Legislative Assembly for the ACT: 2009 Week 06 Hansard (Wednesday, 6 May 2009) . . Page.. 1971 ..
which I think is a bit of an endorsement of what I just said. I think that is pretty right about the formula he has got. I think all the people in his office know that you write four or five pages of good, solid, typical departmental stuff and then you have a page that perhaps someone else in the office writes. Perhaps it is not the DLO or the department. Someone else in the office puts together pretty much the same rant but they change the portfolio. It might be education, it might be youth, it might be tourism. We get the same old rant over and over again.

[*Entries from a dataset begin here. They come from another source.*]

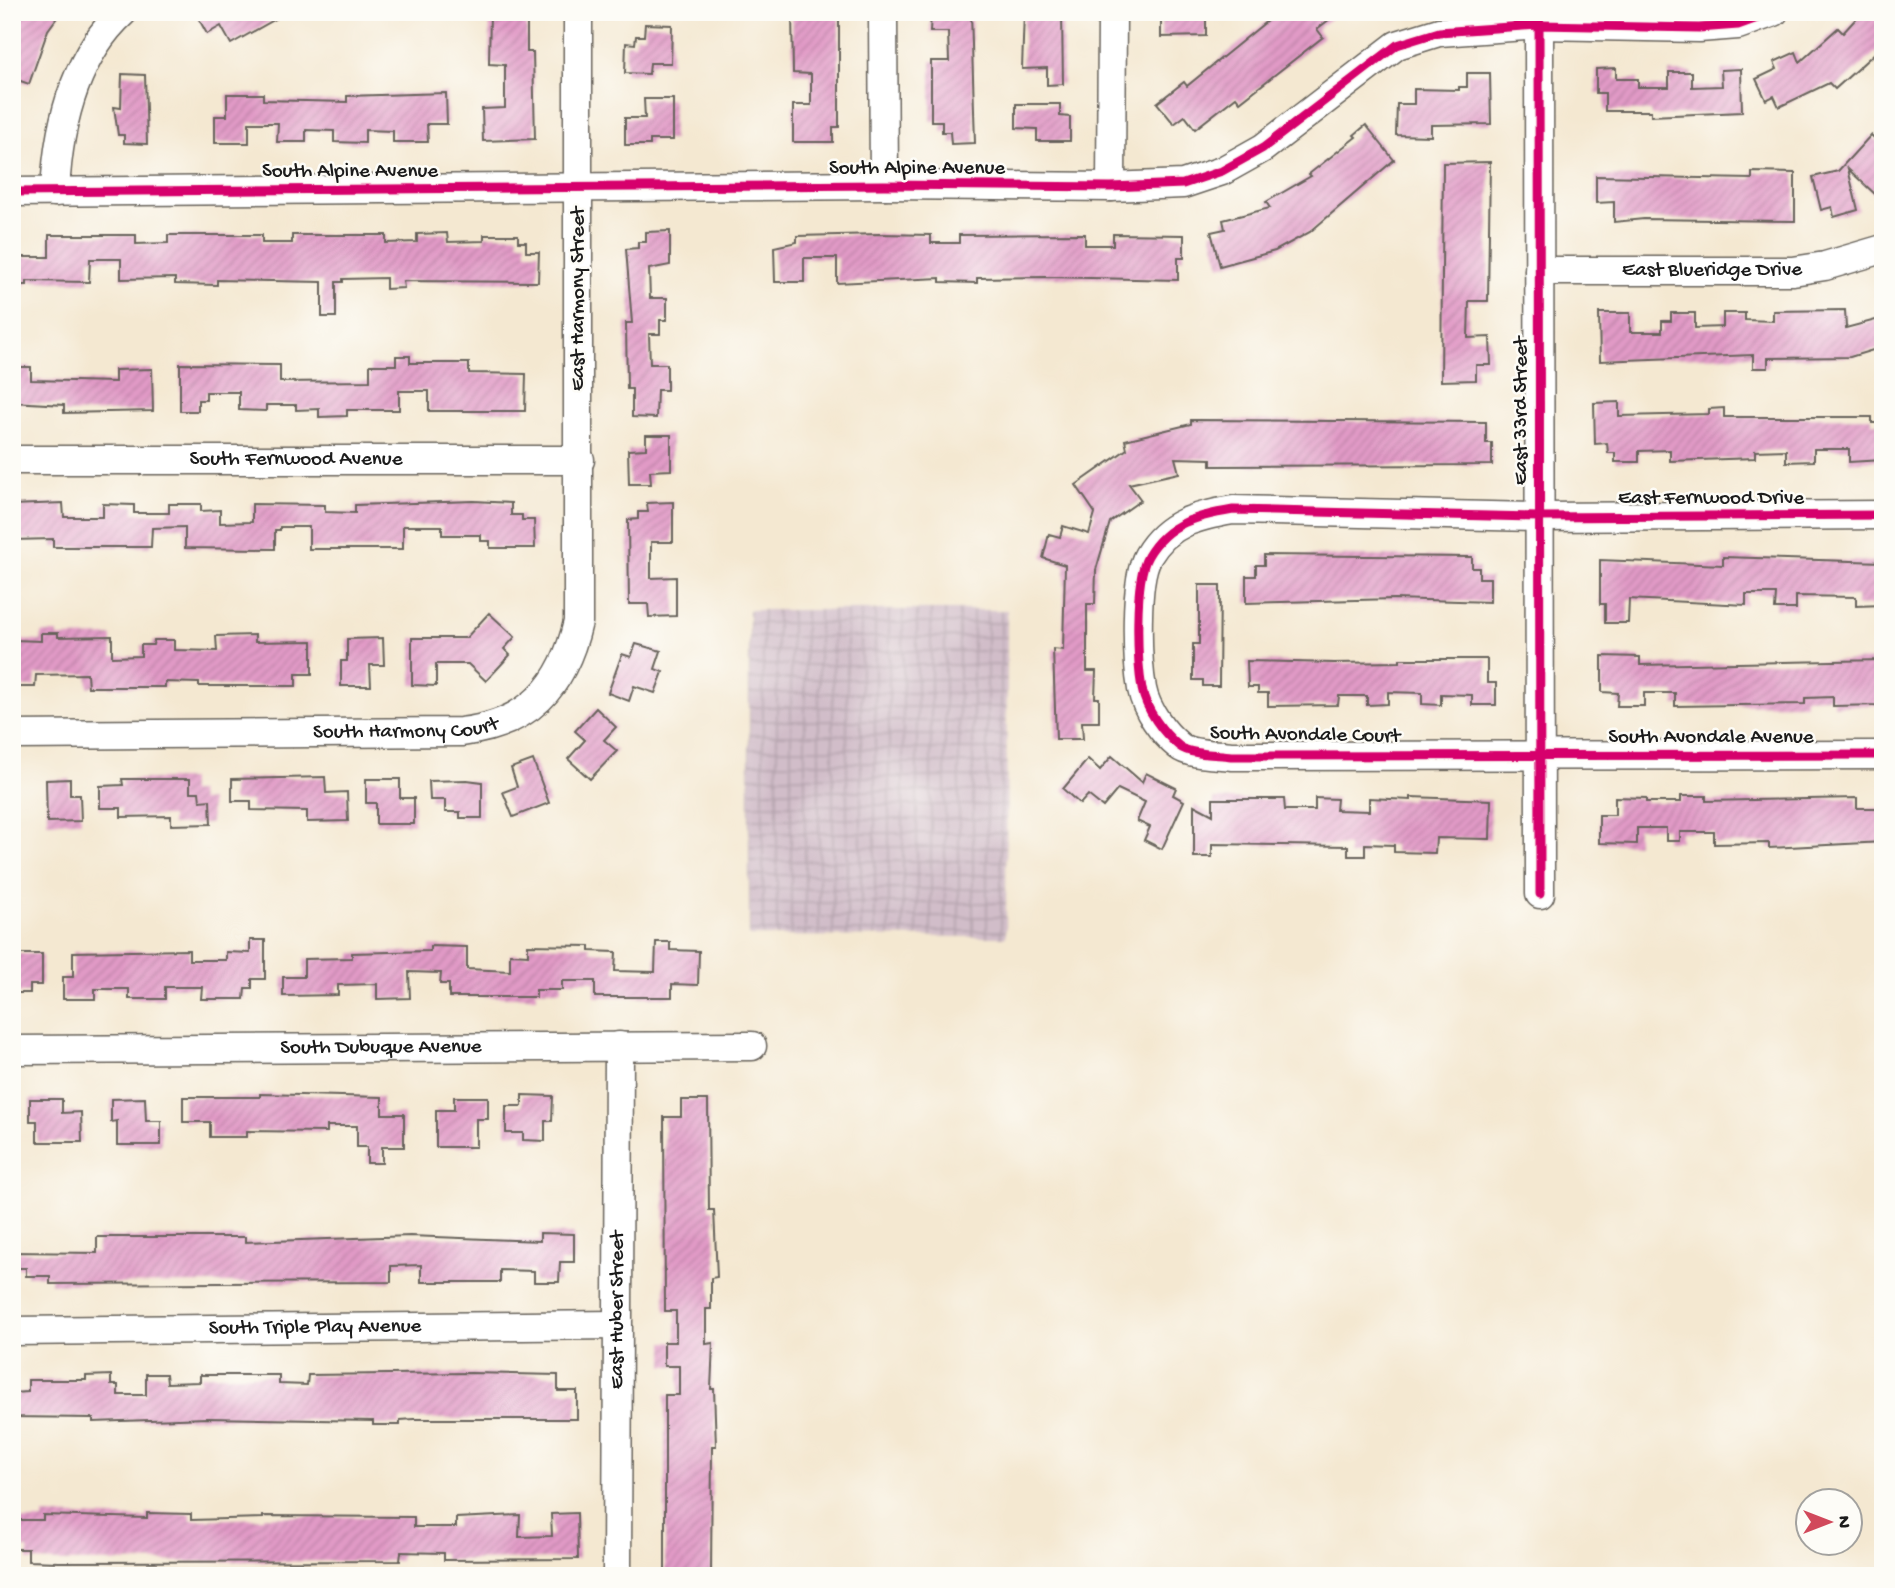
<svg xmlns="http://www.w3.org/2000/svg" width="1895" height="1588" font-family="'Gochi Hand',sans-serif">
  <defs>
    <pattern id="industrial-grid" width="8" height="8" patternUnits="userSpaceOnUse" patternTransform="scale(1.75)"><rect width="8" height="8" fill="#d1bdc9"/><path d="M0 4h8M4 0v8" fill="none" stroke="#b3a2ac"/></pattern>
    <pattern id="building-hatch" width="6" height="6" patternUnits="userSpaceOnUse" patternTransform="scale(1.75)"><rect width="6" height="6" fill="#e19ac6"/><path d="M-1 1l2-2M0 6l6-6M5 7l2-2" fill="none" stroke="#c084aa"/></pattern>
  </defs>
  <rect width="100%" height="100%" fill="#fdfcf7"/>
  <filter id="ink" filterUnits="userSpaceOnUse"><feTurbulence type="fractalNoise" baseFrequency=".0143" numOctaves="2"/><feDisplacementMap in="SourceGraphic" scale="14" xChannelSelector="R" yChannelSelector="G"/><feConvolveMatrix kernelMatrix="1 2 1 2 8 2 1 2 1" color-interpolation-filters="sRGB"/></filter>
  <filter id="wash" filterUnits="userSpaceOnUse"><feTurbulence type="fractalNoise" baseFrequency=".00686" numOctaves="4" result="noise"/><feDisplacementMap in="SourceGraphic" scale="28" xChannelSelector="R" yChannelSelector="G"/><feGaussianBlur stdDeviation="1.57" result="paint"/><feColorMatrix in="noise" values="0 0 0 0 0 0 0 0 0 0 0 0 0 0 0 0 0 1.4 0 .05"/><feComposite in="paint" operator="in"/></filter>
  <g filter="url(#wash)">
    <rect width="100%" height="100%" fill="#f4e8d1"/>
    <polygon fill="url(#industrial-grid)" points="749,610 1007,610 1006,937 749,936"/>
    <g id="blocks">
      <g fill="url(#building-hatch)">
        <polygon points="18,12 61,12 48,30 29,84 12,78 12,30"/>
        <polygon points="195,12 288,12 231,44 221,26 207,34"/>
        <polygon points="490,12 527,12 527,52 533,52 535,139 483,141 482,109 505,108 505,65 489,64"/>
        <polygon points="792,12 839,12 839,127 833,127 833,142 793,142 793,105 811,105 811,74 793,73"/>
        <polygon points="931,12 971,12 975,143 951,144 950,132 942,132 942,121 931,121 931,61 949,61 948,32 930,32"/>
        <polygon points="1024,12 1062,12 1063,84 1047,85 1047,68 1022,69"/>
        <polygon points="1161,12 1206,12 1206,36 1161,37"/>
        <polygon points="1278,12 1339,12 1317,29 1323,37 1240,102 1236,97 1195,129 1185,116 1174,124 1157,103 1184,82 1187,86"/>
        <polygon points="1862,12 1883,12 1883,59 1876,52 1835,89 1829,83 1779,107 1774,96 1766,100 1756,79 1777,69 1774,62 1796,52 1800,62 1838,28 1843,33"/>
        <polygon points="645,24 672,25 671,63 650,63 649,74 625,73 626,43 635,44 636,36 644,36"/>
        <polygon points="1616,68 1616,79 1638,79 1638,87 1669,87 1669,72 1692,72 1692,87 1722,86 1721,70 1741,69 1742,112 1651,116 1651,111 1605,111 1605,93 1596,93 1596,69"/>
        <polygon points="1467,73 1490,73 1491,124 1431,125 1431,136 1396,135 1397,104 1414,104 1414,89 1459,90 1459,87 1467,87"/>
        <polygon points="122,74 145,75 147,144 124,143 124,135 118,135 114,107 121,108"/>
        <polygon points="446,93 447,124 427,124 428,142 393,142 393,131 365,130 365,143 334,142 334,131 306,130 306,142 277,142 278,123 249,123 249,143 215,143 215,116 227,116 227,94 263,94 263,100 347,102 347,96"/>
        <polygon points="644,99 673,99 673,140 650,140 650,145 625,145 625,118 645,118"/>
        <polygon points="1016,104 1060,104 1060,116 1070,117 1070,141 1037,141 1037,129 1016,128"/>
        <polygon points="1366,125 1394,160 1310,232 1275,251 1220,266 1211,232 1225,229 1223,220 1270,208 1266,202 1311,176 1309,174 1356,137 1354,135"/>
        <polygon points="1871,135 1883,146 1883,186 1875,194 1848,169 1858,210 1834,217 1832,207 1821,210 1813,177 1838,171"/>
        <polygon points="1490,162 1488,301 1469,301 1468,338 1490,337 1491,365 1476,365 1476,380 1441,381 1443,163"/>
        <polygon points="1752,172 1795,173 1795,221 1644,219 1614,222 1614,202 1596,203 1596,176 1752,179"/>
        <polygon points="670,231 670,265 649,269 650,298 667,298 667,320 660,320 660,334 649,334 650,364 667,364 667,390 657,390 656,418 632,417 632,389 627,389 626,323 632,323 626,249 638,248 638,242 646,242 646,232"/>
        <polygon points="447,233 448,242 484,241 484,235 518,235 518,242 526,242 526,252 539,252 538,282 403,281 404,288 386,289 386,278 343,279 343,282 336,282 336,317 322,317 322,282 217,280 217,285 175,284 175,278 121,279 121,259 90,259 89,282 27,281 27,285 12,285 12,257 49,257 49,235 136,235 136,244 168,243 168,235 262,235 262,243 292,243 292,235 386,235 386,243 417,242 417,234"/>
        <polygon points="880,234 931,235 931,243 959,243 959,235 1085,234 1085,245 1113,245 1113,234 1184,235 1184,258 1178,258 1178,280 1047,277 977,278 977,283 940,282 940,278 837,283 837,258 804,258 804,282 775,282 774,247 797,242 797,236"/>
        <polygon points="1845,310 1846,328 1883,318 1883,347 1850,357 1768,358 1768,368 1753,368 1753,355 1600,361 1599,313 1630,313 1630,332 1662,332 1662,321 1671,321 1671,313 1695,313 1695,328 1723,327 1723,313 1745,313 1745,320 1773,321 1773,311"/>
        <polygon points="396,356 410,356 410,363 469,363 469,373 526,374 525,411 429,411 429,391 399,391 399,410 347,410 347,416 319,417 319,409 296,410 296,405 266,405 266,411 239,410 239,392 206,392 206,400 198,400 198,411 180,411 180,364 280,365 280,382 370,381 370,365 396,365"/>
        <polygon points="12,367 31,367 31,380 115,382 115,370 152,369 153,411 64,413 64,405 12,402"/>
        <polygon points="1619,402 1619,416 1709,414 1709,409 1724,408 1724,417 1872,417 1872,423 1883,423 1883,460 1849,462 1849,449 1814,449 1814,461 1786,462 1786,450 1755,451 1755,458 1670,461 1670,450 1639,451 1639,462 1615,462 1615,453 1608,453 1607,443 1595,444 1594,403"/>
        <polygon points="1191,420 1486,422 1486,443 1492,443 1492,465 1211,466 1211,459 1175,458 1179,473 1129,484 1141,500 1110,522 1096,570 1095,604 1087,604 1087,671 1096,671 1095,698 1099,698 1099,722 1082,722 1083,739 1056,739 1053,649 1063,650 1065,565 1043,558 1049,534 1060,537 1063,526 1089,534 1095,513 1076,485 1127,449 1125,440 1191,424"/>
        <polygon points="646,435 671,435 671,470 650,471 651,484 629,484 628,450 646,449"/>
        <polygon points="474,501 511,503 511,515 522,515 522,520 534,520 535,548 490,548 490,541 481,541 481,535 442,535 442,526 403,526 403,549 309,549 309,527 280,527 280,530 275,530 275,549 185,548 185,527 152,528 151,547 53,547 53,539 12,540 12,505 63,503 64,517 103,517 103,504 134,505 134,513 169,513 169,504 201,504 201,511 220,510 220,523 252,522 252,504 325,505 325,512 355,513 355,505"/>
        <polygon points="673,502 673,542 651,542 651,578 676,577 676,616 649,617 648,604 629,604 628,520 638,519 638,512 648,512 647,503"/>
        <polygon points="1264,555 1472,557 1472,568 1479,568 1479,578 1490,578 1490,602 1394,599 1246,603 1246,576 1256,576 1256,565 1264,565"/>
        <polygon points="1723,557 1883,562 1883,605 1856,606 1856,597 1796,596 1796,609 1775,609 1776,594 1746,594 1746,605 1629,599 1628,623 1605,623 1605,604 1600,604 1600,560 1723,565"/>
        <polygon points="1199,585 1220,585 1219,686 1203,686 1203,680 1193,680 1193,644 1199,644"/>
        <polygon points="489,613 515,637 504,649 510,655 486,681 468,664 436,664 436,686 412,685 412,638 466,638"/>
        <polygon points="41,633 58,633 58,637 112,636 112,657 141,656 141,645 153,645 154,640 174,640 174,650 217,651 216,636 255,635 255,642 312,641 312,674 296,674 296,686 199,686 199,683 165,682 165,687 88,687 87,674 36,675 35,687 12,687 14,640 41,641"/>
        <polygon points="383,638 384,665 370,665 371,686 341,686 341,661 347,661 347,639"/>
        <polygon points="636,644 661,651 655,669 663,672 655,693 634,686 629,701 608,693 622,654 631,657"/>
        <polygon points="1602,656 1640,657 1640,665 1883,660 1883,705 1833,706 1833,697 1805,698 1805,704 1675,706 1675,693 1644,693 1644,706 1617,706 1618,693 1602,692"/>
        <polygon points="1400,659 1487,659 1487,683 1496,683 1496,705 1472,705 1472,695 1441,694 1441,705 1422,704 1422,693 1388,692 1388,704 1367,705 1367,696 1339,696 1338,705 1268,706 1268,693 1258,693 1258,687 1248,687 1247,661 1334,663 1400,662"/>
        <polygon points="596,708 616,727 604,740 617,751 590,779 568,759 585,740 575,731"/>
        <polygon points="1112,756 1142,782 1146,773 1176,788 1173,795 1184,801 1162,849 1144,840 1150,827 1137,821 1145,802 1118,789 1103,807 1088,795 1080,804 1063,789 1088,759 1100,770"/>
        <polygon points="533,760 549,803 513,817 503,792 517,787 511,768"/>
        <polygon points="325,777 326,793 347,792 348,821 307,822 307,811 251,810 251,801 232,801 232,779"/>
        <polygon points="70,779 70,795 80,795 81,821 47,822 46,780"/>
        <polygon points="122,779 190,779 190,792 199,792 200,801 210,800 211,824 171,825 171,816 121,817 121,808 100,808 100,786 123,785"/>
        <polygon points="366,779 400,779 400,798 414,798 414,824 376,824 376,803 366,803"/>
        <polygon points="467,780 482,782 482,818 460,818 460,812 445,812 445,800 430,800 429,781"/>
        <polygon points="1681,796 1706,796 1706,801 1857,798 1857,808 1883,808 1883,842 1769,848 1769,843 1714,844 1714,832 1680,832 1680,841 1666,841 1666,828 1637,828 1637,844 1599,843 1599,815 1615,815 1615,797 1646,798 1646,802 1681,802"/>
        <polygon points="1411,797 1491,800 1490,839 1436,838 1435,853 1394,852 1394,845 1365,844 1365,856 1348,856 1348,846 1212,844 1212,857 1194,857 1194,805 1213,815 1213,799 1284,799 1285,810 1315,810 1315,798 1337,799 1336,810 1369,811 1369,798 1411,800"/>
        <polygon points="250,940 265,940 265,979 252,979 252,988 245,988 244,999 201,999 202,987 165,987 165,999 129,999 129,989 95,989 95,999 63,999 63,977 73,977 73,952 189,950 189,960 226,960 226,952 250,953"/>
        <polygon points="656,942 670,942 670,950 699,951 698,985 672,984 672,997 595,997 595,981 562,981 562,990 536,990 536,997 449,997 449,984 440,984 441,973 409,972 410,998 377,999 377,984 338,985 338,995 283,996 283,977 304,977 304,959 352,958 352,953 430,951 430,946 467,947 467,969 510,971 510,954 528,955 528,945 590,946 590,951 616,952 615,971 655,972"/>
        <polygon points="12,954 42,954 42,985 30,985 30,993 12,993"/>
        <polygon points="260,1094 382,1097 382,1114 404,1114 404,1147 382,1147 382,1163 367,1163 367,1147 357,1147 357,1126 327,1126 327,1132 247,1131 247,1137 210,1137 210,1122 183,1122 183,1097 260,1097"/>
        <polygon points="522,1095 553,1096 552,1121 545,1121 545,1141 523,1140 523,1133 506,1133 506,1106 522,1106"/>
        <polygon points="454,1097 488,1097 488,1119 476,1119 476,1147 436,1147 436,1110 454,1110"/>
        <polygon points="145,1098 146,1121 161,1121 161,1145 117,1145 117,1121 111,1122 111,1099"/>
        <polygon points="30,1099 62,1099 62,1113 81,1112 82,1142 37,1142 37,1121 30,1121"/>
        <polygon points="681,1100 708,1100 709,1210 714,1210 717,1277 711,1278 711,1309 706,1309 706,1344 713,1343 711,1389 714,1389 716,1446 712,1446 711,1576 665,1576 665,1395 679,1395 679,1366 664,1366 664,1342 676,1342 676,1311 665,1311 664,1117 681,1117"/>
        <polygon points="540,1233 574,1234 574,1262 560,1262 559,1282 534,1282 534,1271 500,1270 500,1282 421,1282 421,1265 391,1266 391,1282 50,1284 50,1276 26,1276 26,1268 12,1268 12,1252 97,1253 97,1237 245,1237 245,1242 410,1236 540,1241"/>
        <polygon points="471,1373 558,1375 558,1391 577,1391 577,1419 414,1419 400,1420 400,1425 373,1425 373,1421 207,1418 93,1422 93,1418 12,1417 12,1393 28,1392 28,1380 86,1380 86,1376 111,1375 111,1385 118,1385 118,1395 146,1395 146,1374 166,1374 167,1383 200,1382 200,1375 279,1375 279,1384 307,1385 308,1375"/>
        <polygon points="147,1513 191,1514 191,1520 263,1518 263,1516 414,1517 414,1527 456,1527 456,1518 520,1515 519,1537 552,1536 551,1514 577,1513 578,1559 444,1560 444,1553 401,1552 400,1561 59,1562 28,1561 28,1549 12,1549 12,1520 43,1520 43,1515 147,1518"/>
      </g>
    </g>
  </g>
  <g filter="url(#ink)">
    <use href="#blocks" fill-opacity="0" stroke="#68635b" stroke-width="2"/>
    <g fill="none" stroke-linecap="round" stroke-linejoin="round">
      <g stroke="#68635b" stroke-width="31">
        <g id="minor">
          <polyline points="883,12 884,185"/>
          <polyline points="1539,12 1540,894"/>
          <polyline points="1111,187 1112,12"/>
          <polyline points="12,192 884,185 1111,187 1183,184 1222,171 1263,148 1397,45 1439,32 1539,25 1699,28 1738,25 1774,12"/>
          <path d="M55,192C58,127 73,58 123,12"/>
          <path id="s1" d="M1539,271H1793L1825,266L1883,249"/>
          <path id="s2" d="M12,460H580"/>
          <path d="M1883,515L1539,517L1233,510C1198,516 1168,522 1148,556C1134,580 1137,661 1142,689C1146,710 1163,733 1179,746C1190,755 1217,754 1231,756L1883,755"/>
          <path id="s3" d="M12,735L461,732C529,724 563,687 578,622V12"/>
          <path id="s4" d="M12,1050L752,1046"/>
          <path id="s5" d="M12,1331L617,1325"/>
          <path id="s6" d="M617,1576L619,1046"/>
        </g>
      </g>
      <use href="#minor" stroke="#fff" stroke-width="28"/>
      <g stroke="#fdfcf7" stroke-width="13">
        <g id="cycleway">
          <polyline points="1539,12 1540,894"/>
          <polyline points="12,192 884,185 1111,187 1183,184 1222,171 1263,148 1397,45 1439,32 1539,25 1699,28 1738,25 1774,12"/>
          <path d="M1883,515L1539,517L1233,510C1198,516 1168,522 1148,556C1134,580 1137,661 1142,689C1146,710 1163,733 1179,746C1190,755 1217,754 1231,756L1883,755"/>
        </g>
      </g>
      <use href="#cycleway" stroke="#d6006c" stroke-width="9"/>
    </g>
  </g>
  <g text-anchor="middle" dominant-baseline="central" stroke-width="5" stroke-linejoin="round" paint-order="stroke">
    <g font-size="21" fill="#1c1c1c" stroke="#fdfcf7">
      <text x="917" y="169">South Alpine Avenue</text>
      <text x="350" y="172">South Alpine Avenue</text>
      <text stroke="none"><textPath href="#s1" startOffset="173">East Blueridge Drive</textPath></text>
      <text transform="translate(579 299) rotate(-90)">East Harmony Street</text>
      <text transform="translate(1522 411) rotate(-90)">East 33rd Street</text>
      <text stroke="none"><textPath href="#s2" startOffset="284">South Fernwood Avenue</textPath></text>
      <text x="1711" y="499">East Fernwood Drive</text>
      <text stroke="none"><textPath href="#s3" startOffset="394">South Harmony Court</textPath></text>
      <text transform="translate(1305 736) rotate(1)">South Avondale Court</text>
      <text x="1711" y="738">South Avondale Avenue</text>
      <text stroke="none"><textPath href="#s4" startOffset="369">South Dubuque Avenue</textPath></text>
      <text stroke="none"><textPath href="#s6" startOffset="266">East Huber Street</textPath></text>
      <text stroke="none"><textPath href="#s5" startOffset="303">South Triple Play Avenue</textPath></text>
    </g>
  </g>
  <rect width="1895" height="1588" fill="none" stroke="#fdfcf7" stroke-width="42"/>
  <g transform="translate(1829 1522) rotate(90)"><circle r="33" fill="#fdfcf7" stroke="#a3a29f" stroke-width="2"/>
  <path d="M0-5L12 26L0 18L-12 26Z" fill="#d1495b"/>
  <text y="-10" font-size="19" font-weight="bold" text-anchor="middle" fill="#1c1c1c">N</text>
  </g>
</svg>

As far as the minister’s speeches go, the first 12 or 13 minutes might have some substantial departmental substance. But the final two or three minutes is just your rant to be able to appeal to the Labor voters and to the Labor Party members, to distribute that one page to them and say: “This is what I have done. I am fighting for you. I am fighting for the cause; solidarity with my federal buddies.”
Mr Barr: You have no substance at the start of your speech; that is your problem.
MR SPEAKER: Order! Would you like to close the debate?
Mrs Dunne: It is not worth closing.
MR SPEAKER: No?
Ms Burch: Mrs Dunne, not worth closing? What, the youth of our community are not worthy of consideration?
Mrs Dunne: You said you were not closing. I was just surprised you were not closing. I thought you said you were not closing. I was expressing surprise that you were not closing.
MR SPEAKER: Can we just put the question? I am happy to just put the question or would you like to make comments, Ms Burch?
Ms Burch: I think a lunch time will be fine, thank you.
Mrs Dunne: Yes, we have got to have lunch, haven’t we?
MR SPEAKER: If it is the wish of the Assembly to suspend, I think we should put the question.
Mr Coe: Yes, put the question.
Ms Burch: I do not want to close.
Mrs Dunne: She does not want to close the debate.
Ms Burch: I do not want to close the debate. I am happy to leave it as it is.
MR SPEAKER: I am going to put the question. I am not just going to leave this hanging open if there is no further debate.